* START MATERIAL FOR THIS TASK *

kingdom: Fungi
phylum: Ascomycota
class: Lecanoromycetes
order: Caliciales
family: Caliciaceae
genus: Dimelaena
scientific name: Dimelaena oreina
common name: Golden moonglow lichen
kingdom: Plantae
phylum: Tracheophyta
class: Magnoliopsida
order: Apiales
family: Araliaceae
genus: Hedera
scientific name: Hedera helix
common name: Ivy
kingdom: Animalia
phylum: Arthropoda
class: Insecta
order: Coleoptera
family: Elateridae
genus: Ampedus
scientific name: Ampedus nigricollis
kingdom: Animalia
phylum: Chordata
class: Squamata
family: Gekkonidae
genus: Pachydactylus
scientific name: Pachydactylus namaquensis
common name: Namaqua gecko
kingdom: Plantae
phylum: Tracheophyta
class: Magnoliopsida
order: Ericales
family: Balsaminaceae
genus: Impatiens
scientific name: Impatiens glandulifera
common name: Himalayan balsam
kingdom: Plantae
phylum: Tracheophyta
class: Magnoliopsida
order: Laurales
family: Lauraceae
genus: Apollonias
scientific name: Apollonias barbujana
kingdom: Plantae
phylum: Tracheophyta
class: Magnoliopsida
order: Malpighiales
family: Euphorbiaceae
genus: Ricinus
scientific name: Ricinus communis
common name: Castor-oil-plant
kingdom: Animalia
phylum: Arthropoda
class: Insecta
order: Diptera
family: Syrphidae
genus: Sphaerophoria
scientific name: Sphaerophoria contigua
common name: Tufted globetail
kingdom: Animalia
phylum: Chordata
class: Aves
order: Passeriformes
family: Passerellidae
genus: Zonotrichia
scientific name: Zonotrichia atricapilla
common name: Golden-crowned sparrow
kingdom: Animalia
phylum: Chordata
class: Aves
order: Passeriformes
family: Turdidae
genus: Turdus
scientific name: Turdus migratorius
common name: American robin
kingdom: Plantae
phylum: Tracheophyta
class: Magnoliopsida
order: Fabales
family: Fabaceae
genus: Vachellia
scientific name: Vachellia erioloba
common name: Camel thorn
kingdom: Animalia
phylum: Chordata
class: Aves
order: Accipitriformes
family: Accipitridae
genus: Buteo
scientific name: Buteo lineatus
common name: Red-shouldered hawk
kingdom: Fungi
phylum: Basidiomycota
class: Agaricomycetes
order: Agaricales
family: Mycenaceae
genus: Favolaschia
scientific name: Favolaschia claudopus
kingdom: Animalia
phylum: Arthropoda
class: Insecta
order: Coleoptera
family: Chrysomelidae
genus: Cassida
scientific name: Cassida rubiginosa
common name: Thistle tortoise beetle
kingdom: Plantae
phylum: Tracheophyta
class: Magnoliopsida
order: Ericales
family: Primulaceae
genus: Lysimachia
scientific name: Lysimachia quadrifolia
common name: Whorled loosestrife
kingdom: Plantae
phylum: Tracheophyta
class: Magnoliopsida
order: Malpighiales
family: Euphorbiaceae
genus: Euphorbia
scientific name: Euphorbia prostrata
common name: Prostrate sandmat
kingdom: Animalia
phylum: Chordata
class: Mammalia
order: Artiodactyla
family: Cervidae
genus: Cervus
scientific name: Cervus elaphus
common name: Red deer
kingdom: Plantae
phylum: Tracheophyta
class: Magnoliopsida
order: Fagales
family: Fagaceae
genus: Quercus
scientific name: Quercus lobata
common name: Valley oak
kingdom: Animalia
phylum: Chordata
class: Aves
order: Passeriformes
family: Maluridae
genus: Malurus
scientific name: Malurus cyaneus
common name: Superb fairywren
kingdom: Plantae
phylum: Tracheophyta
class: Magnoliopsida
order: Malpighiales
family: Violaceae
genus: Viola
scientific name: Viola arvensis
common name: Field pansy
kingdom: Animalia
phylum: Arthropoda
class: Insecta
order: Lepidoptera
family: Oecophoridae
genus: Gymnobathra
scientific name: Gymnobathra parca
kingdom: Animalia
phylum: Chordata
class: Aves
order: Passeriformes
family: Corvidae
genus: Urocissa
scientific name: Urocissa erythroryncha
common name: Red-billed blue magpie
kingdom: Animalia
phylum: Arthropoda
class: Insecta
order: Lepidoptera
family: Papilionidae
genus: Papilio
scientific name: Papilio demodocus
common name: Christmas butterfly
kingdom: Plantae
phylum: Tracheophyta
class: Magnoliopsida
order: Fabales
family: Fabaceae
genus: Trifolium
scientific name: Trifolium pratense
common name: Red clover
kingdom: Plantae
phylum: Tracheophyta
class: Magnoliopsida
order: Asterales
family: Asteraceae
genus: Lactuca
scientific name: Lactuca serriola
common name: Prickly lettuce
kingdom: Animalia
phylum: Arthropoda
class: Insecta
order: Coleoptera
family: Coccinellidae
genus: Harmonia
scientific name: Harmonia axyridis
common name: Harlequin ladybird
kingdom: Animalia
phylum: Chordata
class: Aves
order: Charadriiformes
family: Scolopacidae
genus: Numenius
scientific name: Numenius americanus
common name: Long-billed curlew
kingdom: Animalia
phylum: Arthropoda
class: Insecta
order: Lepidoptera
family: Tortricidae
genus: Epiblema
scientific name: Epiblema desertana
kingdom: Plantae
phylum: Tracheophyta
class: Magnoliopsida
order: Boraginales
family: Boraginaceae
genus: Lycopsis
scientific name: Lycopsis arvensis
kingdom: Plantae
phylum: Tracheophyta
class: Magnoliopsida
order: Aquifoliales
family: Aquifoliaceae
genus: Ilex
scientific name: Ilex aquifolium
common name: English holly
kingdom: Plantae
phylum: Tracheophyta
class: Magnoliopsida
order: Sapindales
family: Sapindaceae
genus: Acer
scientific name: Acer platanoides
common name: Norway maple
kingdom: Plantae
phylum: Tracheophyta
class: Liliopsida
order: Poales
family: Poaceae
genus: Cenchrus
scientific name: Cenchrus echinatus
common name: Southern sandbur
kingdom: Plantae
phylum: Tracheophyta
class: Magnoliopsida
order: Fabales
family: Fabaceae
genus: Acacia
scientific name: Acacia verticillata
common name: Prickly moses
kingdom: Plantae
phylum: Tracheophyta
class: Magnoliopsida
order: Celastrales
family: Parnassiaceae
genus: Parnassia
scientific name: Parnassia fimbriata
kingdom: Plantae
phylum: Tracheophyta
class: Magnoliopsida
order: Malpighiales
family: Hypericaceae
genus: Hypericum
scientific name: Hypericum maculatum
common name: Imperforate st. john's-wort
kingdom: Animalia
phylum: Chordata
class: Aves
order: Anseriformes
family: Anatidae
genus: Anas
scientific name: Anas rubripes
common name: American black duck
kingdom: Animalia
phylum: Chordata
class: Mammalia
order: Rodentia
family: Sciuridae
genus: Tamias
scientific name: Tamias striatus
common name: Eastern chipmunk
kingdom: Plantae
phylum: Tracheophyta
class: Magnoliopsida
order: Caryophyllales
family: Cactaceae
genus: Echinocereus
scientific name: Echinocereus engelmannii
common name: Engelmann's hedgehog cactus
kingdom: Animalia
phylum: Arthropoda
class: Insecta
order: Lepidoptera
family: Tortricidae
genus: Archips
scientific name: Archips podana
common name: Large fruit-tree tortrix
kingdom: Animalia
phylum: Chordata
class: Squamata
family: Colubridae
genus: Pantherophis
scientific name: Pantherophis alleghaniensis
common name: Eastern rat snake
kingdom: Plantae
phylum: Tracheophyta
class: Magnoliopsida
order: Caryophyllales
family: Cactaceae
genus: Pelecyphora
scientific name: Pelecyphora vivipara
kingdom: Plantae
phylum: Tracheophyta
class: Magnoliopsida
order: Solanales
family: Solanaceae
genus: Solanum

* END MATERIAL FOR THIS TASK *

Recast the lines above as a numbered list, leaving out any blank lines.

-- SOLUTION TO THE PROBLEM --
1. kingdom: Fungi
2. phylum: Ascomycota
3. class: Lecanoromycetes
4. order: Caliciales
5. family: Caliciaceae
6. genus: Dimelaena
7. scientific name: Dimelaena oreina
8. common name: Golden moonglow lichen
9. kingdom: Plantae
10. phylum: Tracheophyta
11. class: Magnoliopsida
12. order: Apiales
13. family: Araliaceae
14. genus: Hedera
15. scientific name: Hedera helix
16. common name: Ivy
17. kingdom: Animalia
18. phylum: Arthropoda
19. class: Insecta
20. order: Coleoptera
21. family: Elateridae
22. genus: Ampedus
23. scientific name: Ampedus nigricollis
24. kingdom: Animalia
25. phylum: Chordata
26. class: Squamata
27. family: Gekkonidae
28. genus: Pachydactylus
29. scientific name: Pachydactylus namaquensis
30. common name: Namaqua gecko
31. kingdom: Plantae
32. phylum: Tracheophyta
33. class: Magnoliopsida
34. order: Ericales
35. family: Balsaminaceae
36. genus: Impatiens
37. scientific name: Impatiens glandulifera
38. common name: Himalayan balsam
39. kingdom: Plantae
40. phylum: Tracheophyta
41. class: Magnoliopsida
42. order: Laurales
43. family: Lauraceae
44. genus: Apollonias
45. scientific name: Apollonias barbujana
46. kingdom: Plantae
47. phylum: Tracheophyta
48. class: Magnoliopsida
49. order: Malpighiales
50. family: Euphorbiaceae
51. genus: Ricinus
52. scientific name: Ricinus communis
53. common name: Castor-oil-plant
54. kingdom: Animalia
55. phylum: Arthropoda
56. class: Insecta
57. order: Diptera
58. family: Syrphidae
59. genus: Sphaerophoria
60. scientific name: Sphaerophoria contigua
61. common name: Tufted globetail
62. kingdom: Animalia
63. phylum: Chordata
64. class: Aves
65. order: Passeriformes
66. family: Passerellidae
67. genus: Zonotrichia
68. scientific name: Zonotrichia atricapilla
69. common name: Golden-crowned sparrow
70. kingdom: Animalia
71. phylum: Chordata
72. class: Aves
73. order: Passeriformes
74. family: Turdidae
75. genus: Turdus
76. scientific name: Turdus migratorius
77. common name: American robin
78. kingdom: Plantae
79. phylum: Tracheophyta
80. class: Magnoliopsida
81. order: Fabales
82. family: Fabaceae
83. genus: Vachellia
84. scientific name: Vachellia erioloba
85. common name: Camel thorn
86. kingdom: Animalia
87. phylum: Chordata
88. class: Aves
89. order: Accipitriformes
90. family: Accipitridae
91. genus: Buteo
92. scientific name: Buteo lineatus
93. common name: Red-shouldered hawk
94. kingdom: Fungi
95. phylum: Basidiomycota
96. class: Agaricomycetes
97. order: Agaricales
98. family: Mycenaceae
99. genus: Favolaschia
100. scientific name: Favolaschia claudopus
101. kingdom: Animalia
102. phylum: Arthropoda
103. class: Insecta
104. order: Coleoptera
105. family: Chrysomelidae
106. genus: Cassida
107. scientific name: Cassida rubiginosa
108. common name: Thistle tortoise beetle
109. kingdom: Plantae
110. phylum: Tracheophyta
111. class: Magnoliopsida
112. order: Ericales
113. family: Primulaceae
114. genus: Lysimachia
115. scientific name: Lysimachia quadrifolia
116. common name: Whorled loosestrife
117. kingdom: Plantae
118. phylum: Tracheophyta
119. class: Magnoliopsida
120. order: Malpighiales
121. family: Euphorbiaceae
122. genus: Euphorbia
123. scientific name: Euphorbia prostrata
124. common name: Prostrate sandmat
125. kingdom: Animalia
126. phylum: Chordata
127. class: Mammalia
128. order: Artiodactyla
129. family: Cervidae
130. genus: Cervus
131. scientific name: Cervus elaphus
132. common name: Red deer
133. kingdom: Plantae
134. phylum: Tracheophyta
135. class: Magnoliopsida
136. order: Fagales
137. family: Fagaceae
138. genus: Quercus
139. scientific name: Quercus lobata
140. common name: Valley oak
141. kingdom: Animalia
142. phylum: Chordata
143. class: Aves
144. order: Passeriformes
145. family: Maluridae
146. genus: Malurus
147. scientific name: Malurus cyaneus
148. common name: Superb fairywren
149. kingdom: Plantae
150. phylum: Tracheophyta
151. class: Magnoliopsida
152. order: Malpighiales
153. family: Violaceae
154. genus: Viola
155. scientific name: Viola arvensis
156. common name: Field pansy
157. kingdom: Animalia
158. phylum: Arthropoda
159. class: Insecta
160. order: Lepidoptera
161. family: Oecophoridae
162. genus: Gymnobathra
163. scientific name: Gymnobathra parca
164. kingdom: Animalia
165. phylum: Chordata
166. class: Aves
167. order: Passeriformes
168. family: Corvidae
169. genus: Urocissa
170. scientific name: Urocissa erythroryncha
171. common name: Red-billed blue magpie
172. kingdom: Animalia
173. phylum: Arthropoda
174. class: Insecta
175. order: Lepidoptera
176. family: Papilionidae
177. genus: Papilio
178. scientific name: Papilio demodocus
179. common name: Christmas butterfly
180. kingdom: Plantae
181. phylum: Tracheophyta
182. class: Magnoliopsida
183. order: Fabales
184. family: Fabaceae
185. genus: Trifolium
186. scientific name: Trifolium pratense
187. common name: Red clover
188. kingdom: Plantae
189. phylum: Tracheophyta
190. class: Magnoliopsida
191. order: Asterales
192. family: Asteraceae
193. genus: Lactuca
194. scientific name: Lactuca serriola
195. common name: Prickly lettuce
196. kingdom: Animalia
197. phylum: Arthropoda
198. class: Insecta
199. order: Coleoptera
200. family: Coccinellidae
201. genus: Harmonia
202. scientific name: Harmonia axyridis
203. common name: Harlequin ladybird
204. kingdom: Animalia
205. phylum: Chordata
206. class: Aves
207. order: Charadriiformes
208. family: Scolopacidae
209. genus: Numenius
210. scientific name: Numenius americanus
211. common name: Long-billed curlew
212. kingdom: Animalia
213. phylum: Arthropoda
214. class: Insecta
215. order: Lepidoptera
216. family: Tortricidae
217. genus: Epiblema
218. scientific name: Epiblema desertana
219. kingdom: Plantae
220. phylum: Tracheophyta
221. class: Magnoliopsida
222. order: Boraginales
223. family: Boraginaceae
224. genus: Lycopsis
225. scientific name: Lycopsis arvensis
226. kingdom: Plantae
227. phylum: Tracheophyta
228. class: Magnoliopsida
229. order: Aquifoliales
230. family: Aquifoliaceae
231. genus: Ilex
232. scientific name: Ilex aquifolium
233. common name: English holly
234. kingdom: Plantae
235. phylum: Tracheophyta
236. class: Magnoliopsida
237. order: Sapindales
238. family: Sapindaceae
239. genus: Acer
240. scientific name: Acer platanoides
241. common name: Norway maple
242. kingdom: Plantae
243. phylum: Tracheophyta
244. class: Liliopsida
245. order: Poales
246. family: Poaceae
247. genus: Cenchrus
248. scientific name: Cenchrus echinatus
249. common name: Southern sandbur
250. kingdom: Plantae
251. phylum: Tracheophyta
252. class: Magnoliopsida
253. order: Fabales
254. family: Fabaceae
255. genus: Acacia
256. scientific name: Acacia verticillata
257. common name: Prickly moses
258. kingdom: Plantae
259. phylum: Tracheophyta
260. class: Magnoliopsida
261. order: Celastrales
262. family: Parnassiaceae
263. genus: Parnassia
264. scientific name: Parnassia fimbriata
265. kingdom: Plantae
266. phylum: Tracheophyta
267. class: Magnoliopsida
268. order: Malpighiales
269. family: Hypericaceae
270. genus: Hypericum
271. scientific name: Hypericum maculatum
272. common name: Imperforate st. john's-wort
273. kingdom: Animalia
274. phylum: Chordata
275. class: Aves
276. order: Anseriformes
277. family: Anatidae
278. genus: Anas
279. scientific name: Anas rubripes
280. common name: American black duck
281. kingdom: Animalia
282. phylum: Chordata
283. class: Mammalia
284. order: Rodentia
285. family: Sciuridae
286. genus: Tamias
287. scientific name: Tamias striatus
288. common name: Eastern chipmunk
289. kingdom: Plantae
290. phylum: Tracheophyta
291. class: Magnoliopsida
292. order: Caryophyllales
293. family: Cactaceae
294. genus: Echinocereus
295. scientific name: Echinocereus engelmannii
296. common name: Engelmann's hedgehog cactus
297. kingdom: Animalia
298. phylum: Arthropoda
299. class: Insecta
300. order: Lepidoptera
301. family: Tortricidae
302. genus: Archips
303. scientific name: Archips podana
304. common name: Large fruit-tree tortrix
305. kingdom: Animalia
306. phylum: Chordata
307. class: Squamata
308. family: Colubridae
309. genus: Pantherophis
310. scientific name: Pantherophis alleghaniensis
311. common name: Eastern rat snake
312. kingdom: Plantae
313. phylum: Tracheophyta
314. class: Magnoliopsida
315. order: Caryophyllales
316. family: Cactaceae
317. genus: Pelecyphora
318. scientific name: Pelecyphora vivipara
319. kingdom: Plantae
320. phylum: Tracheophyta
321. class: Magnoliopsida
322. order: Solanales
323. family: Solanaceae
324. genus: Solanum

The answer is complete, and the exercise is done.